#### Work item:
Look through the data and write out every line with the word "circle" in it.

(Saved data entries)
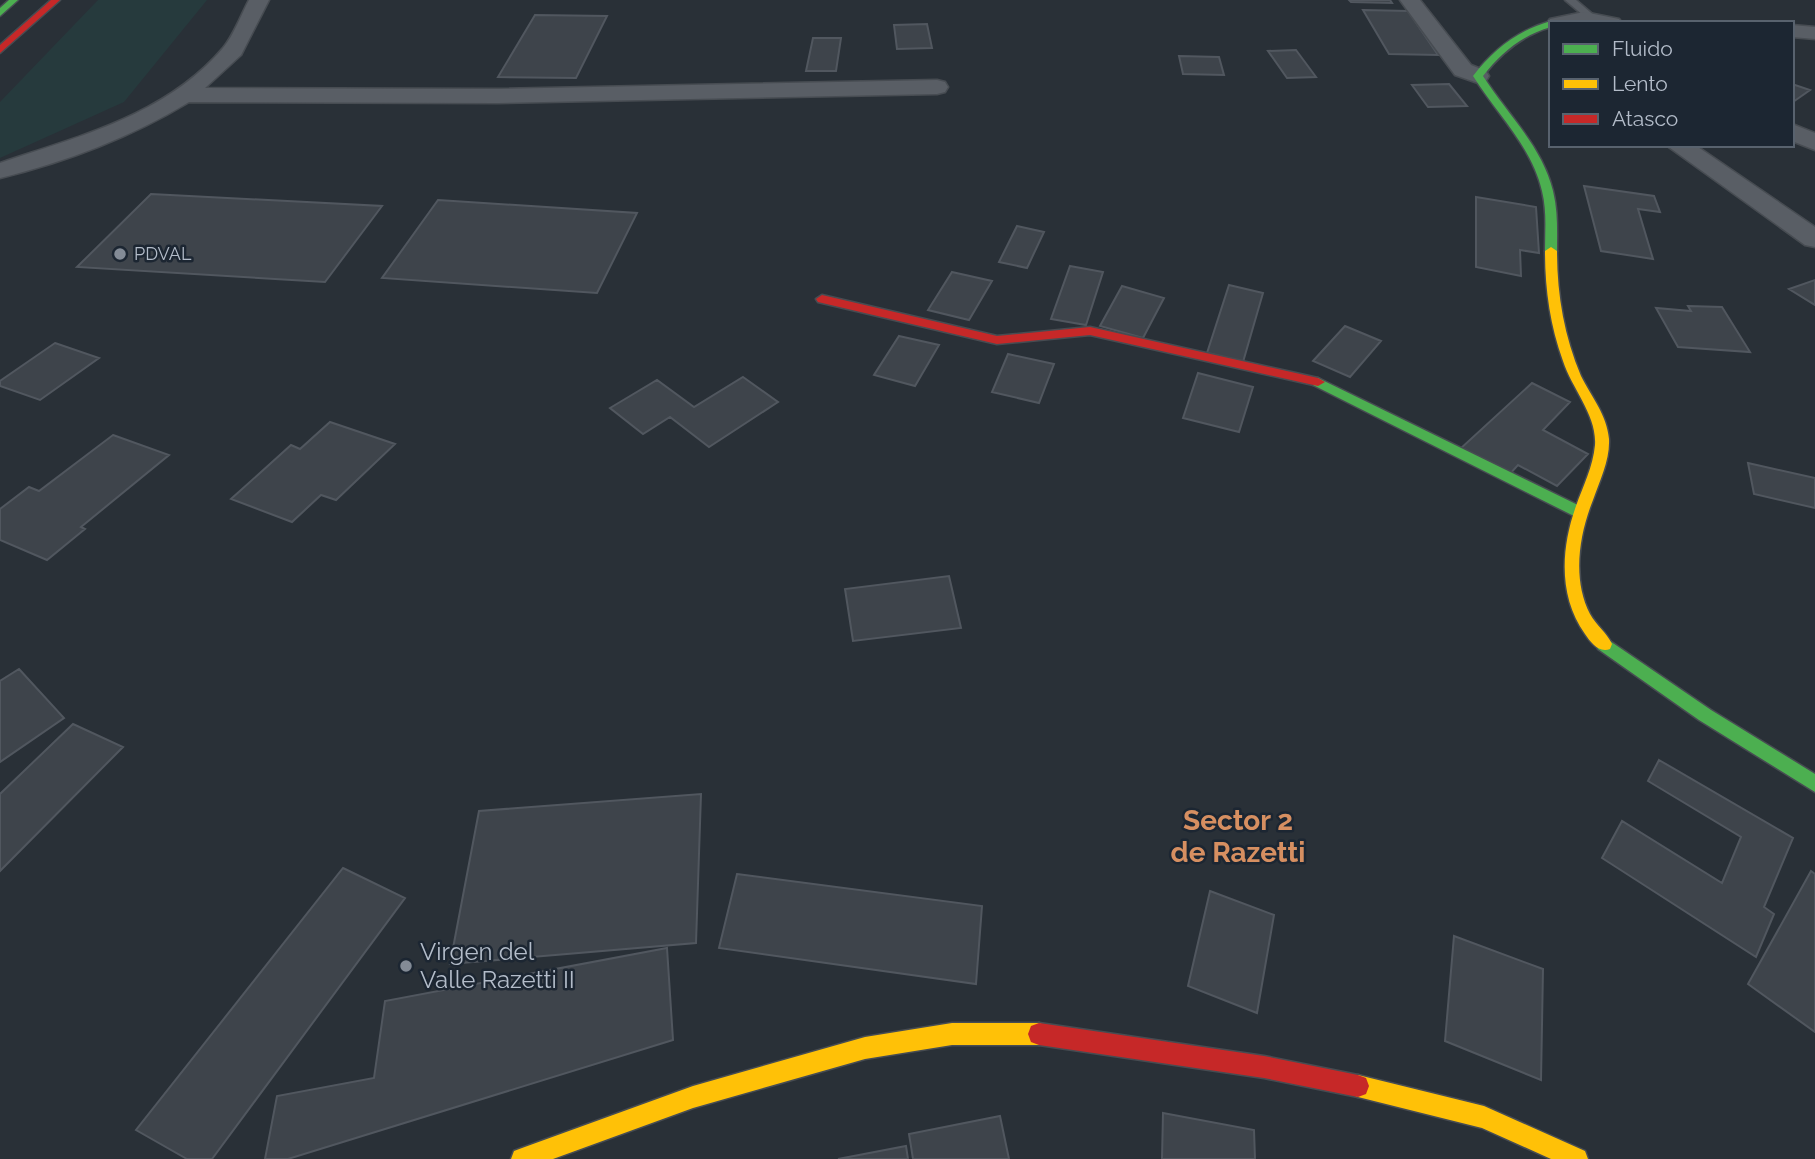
<svg xmlns="http://www.w3.org/2000/svg" width="1815" height="1159" font-family="Raleway,sans-serif">
<style>
.green{fill:#263a3d}
.building{fill:#3e444b;stroke:#51575f;stroke-width:2}
.lines{fill:none;stroke-linecap:round;stroke-linejoin:round}
.lane-casing{stroke:#474c52;stroke-width:3}
.street-casing{stroke:#474c52;stroke-width:3}
.fast-casing{stroke:#474c52;stroke-width:3}
.slow-casing{stroke:#474c52;stroke-width:3}
.jam-casing{stroke:#474c52;stroke-width:3}
.lane{fill:#595e65;fill-rule:evenodd}
.street{fill:#595e65;fill-rule:evenodd}
.fast{fill:#4caf50;fill-rule:evenodd}
.slow{fill:#ffc107;fill-rule:evenodd}
.jam{fill:#c62828;fill-rule:evenodd}
.poi-dot{fill:#838b96;stroke:#1c2632;stroke-width:2.5}
.labels{text-anchor:middle;stroke-width:5;stroke-linejoin:round;paint-order:stroke}
.far-poi-label{font-size:18px;fill:#b3bcc9;stroke:#1c2632;text-anchor:start}
.near-poi-label{font-size:24px;fill:#b3bcc9;stroke:#1c2632;text-anchor:start}
.near-quarter-label{font-size:28px;font-weight:bold;fill:#d68f61;stroke:#1c2632}
</style>
<rect width="100%" height="100%" fill="#293037"/>
<path class="green" d="M98,0H207L124,102L0,158V102Z"/>
<path class="building" d="M1349,0H1390L1392,3L1351,2Z
M1363,10L1408,11L1438,55L1389,54Z
M535,15L607,16L576,78L498,77Z
M927,24L932,48L897,49L894,25Z
M813,38H841L836,71H806Z
M1296,50L1316,77L1287,78L1268,51Z
M1179,56L1219,57L1224,75L1183,74Z
M1449,84L1467,106L1428,107L1412,85Z
M1792,84L1810,90L1793,102Z
M1584,186L1654,196L1660,212L1638,209L1653,259L1601,251Z
M151,194L382,206L325,282L77,267Z
M1476,197L1536,207L1539,253L1520,250L1521,276L1476,267Z
M438,200L637,213L597,293L382,278Z
M1017,226L1044,232L1027,268L999,262Z
M1070,266L1103,272L1086,325L1051,319Z
M952,272L992,281L969,320L928,310Z
M1815,280V305L1789,289Z
M1229,285L1263,293L1243,362L1207,353Z
M1122,286L1164,298L1143,338L1100,326Z
M1688,306L1722,307L1750,352L1678,347L1656,308L1691,311Z
M1345,326L1381,341L1350,377L1313,361Z
M899,336L939,345L915,386L874,375Z
M55,343L99,358L40,400L0,386V381Z
M1008,354L1054,364L1039,403L992,392Z
M1198,373L1253,387L1239,432L1183,418Z
M743,377L778,402L709,447L670,417L643,434L610,408L657,380L694,407Z
M1532,383L1570,402L1543,430L1588,454L1557,486L1518,465L1508,476L1460,449Z
M330,422L395,444L336,500L321,495L292,522L231,499L291,445L300,449Z
M113,435L169,455L81,527L85,529L47,560L0,540V509L29,487L39,491Z
M1748,463L1815,478V508L1754,494Z
M949,576L961,628L853,641L845,589Z
M19,669L64,718L0,762V681Z
M73,724L123,747L0,871V794Z
M1659,760L1793,838L1764,907L1774,914L1756,957L1602,858L1622,821L1722,883L1741,837L1648,781Z
M701,794L696,943L450,964L479,811Z
M343,868L405,898L212,1159H187L136,1130Z
M1811,871L1815,874V1032L1748,984Z
M737,874L982,906L976,984L719,948Z
M1210,891L1274,915L1257,1013L1188,986Z
M1454,936L1543,969L1541,1080L1445,1041Z
M667,948L673,1040L288,1159H265L277,1096L374,1078L385,1001Z
M1163,1113L1254,1130L1255,1159H1162Z
M1000,1116L1009,1159H913L909,1134Z
M906,1146L908,1159H838Z"/>
<g class="lines">
<defs>
<path id="lane" d="M1565,0H1576L1597,18L1589,20Z"/>
<path id="street" d="M249,0H269L241,55L205,88L498,89L937,80L945,82L948,87L945,92L937,94L498,103L189,102C131,137 66,162 0,178V163C80,136 166,115 223,48C234,35 241,15 249,0Z
M1400,0H1420L1471,65L1486,71L1489,76L1486,81L1478,83L1455,75Z
M1584,12L1619,19L1622,23H1551V28L1547,23L1550,19Z
M1792,25L1815,27V39L1792,37Z
M1792,124L1815,133V150L1792,141Z
M1666,145H1695L1815,227V247L1805,245Z"/>
<path id="fast" d="M9,0H18L0,16V8Z
M1551,21L1555,23H1551V27C1522,35 1501,53 1483,76C1507,114 1542,146 1553,191C1558,211 1557,231 1557,251L1551,255L1545,251C1545,231 1547,211 1542,191C1532,147 1497,114 1473,76C1494,49 1518,30 1551,21Z
M1318,378L1584,508L1586,512L1579,518L1574,516L1313,385V379Z
M1604,637L1711,710L1815,774V792L1699,720L1598,649L1596,644L1598,639Z"/>
<path id="slow" d="M1551,247L1557,251C1557,294 1564,336 1581,376C1591,396 1607,415 1609,439C1610,460 1600,480 1593,500C1579,535 1572,579 1590,614C1596,625 1607,633 1612,644L1610,649C1599,653 1591,643 1585,634C1558,596 1561,548 1576,506C1583,486 1593,467 1595,445C1597,415 1572,389 1563,361C1550,325 1545,289 1545,251Z
M952,1023H1039L1047,1026L1050,1034L1047,1042L1039,1045H952L865,1059L693,1108L553,1159H511L514,1151L522,1148L693,1086L865,1037Z
M1358,1075L1484,1106L1585,1151L1588,1159H1551L1482,1128L1358,1097L1350,1094L1347,1086L1350,1078Z"/>
<path id="jam" d="M51,0H60L0,53V45Z
M822,295L997,336L1090,327L1318,378L1325,382L1318,386L1090,335L997,344L818,302L816,299Z
M1039,1023L1264,1056L1358,1075L1366,1078L1369,1086L1366,1094L1358,1097L1264,1078L1039,1045L1031,1042L1028,1034L1031,1026Z"/>
</defs>
<use href="#lane" class="lane-casing"/>
<use href="#street" class="street-casing"/>
<use href="#fast" class="fast-casing"/>
<use href="#slow" class="slow-casing"/>
<use href="#jam" class="jam-casing"/>
<use href="#lane" class="lane"/>
<use href="#street" class="street"/>
<use href="#fast" class="fast"/>
<use href="#slow" class="slow"/>
<use href="#jam" class="jam"/>
</g>
<g class="poi-dot">
<circle cx="120" cy="254" r="7"/>
<circle cx="406" cy="966" r="7"/>
</g>
<g class="labels">
<g class="far-poi-label">
<text x="134" y="260">PDVAL</text>
</g>
<g class="near-poi-label">
<text x="420" y="960">Virgen del<tspan x="420" dy="28">Valle Razetti II</tspan></text>
</g>
<g class="near-quarter-label">
<text x="1238" y="830">Sector 2<tspan x="1238" dy="32">de Razetti</tspan></text>
</g>
</g>
<rect x="1549" y="21" width="245" height="126" fill="#1c2632" stroke="#58626e" stroke-width="2"/>
<rect x="1563" y="44" width="35" height="10" fill="#4caf50" stroke="#58626e" stroke-width="2"/>
<text x="1612" y="56" font-size="21" fill="#b3bcc9">Fluido</text>
<rect x="1563" y="79" width="35" height="10" fill="#ffc107" stroke="#58626e" stroke-width="2"/>
<text x="1612" y="91" font-size="21" fill="#b3bcc9">Lento</text>
<rect x="1563" y="114" width="35" height="10" fill="#c62828" stroke="#58626e" stroke-width="2"/>
<text x="1612" y="126" font-size="21" fill="#b3bcc9">Atasco</text>
</svg>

#### Solved exercise:
<circle cx="120" cy="254" r="7"/>
<circle cx="406" cy="966" r="7"/>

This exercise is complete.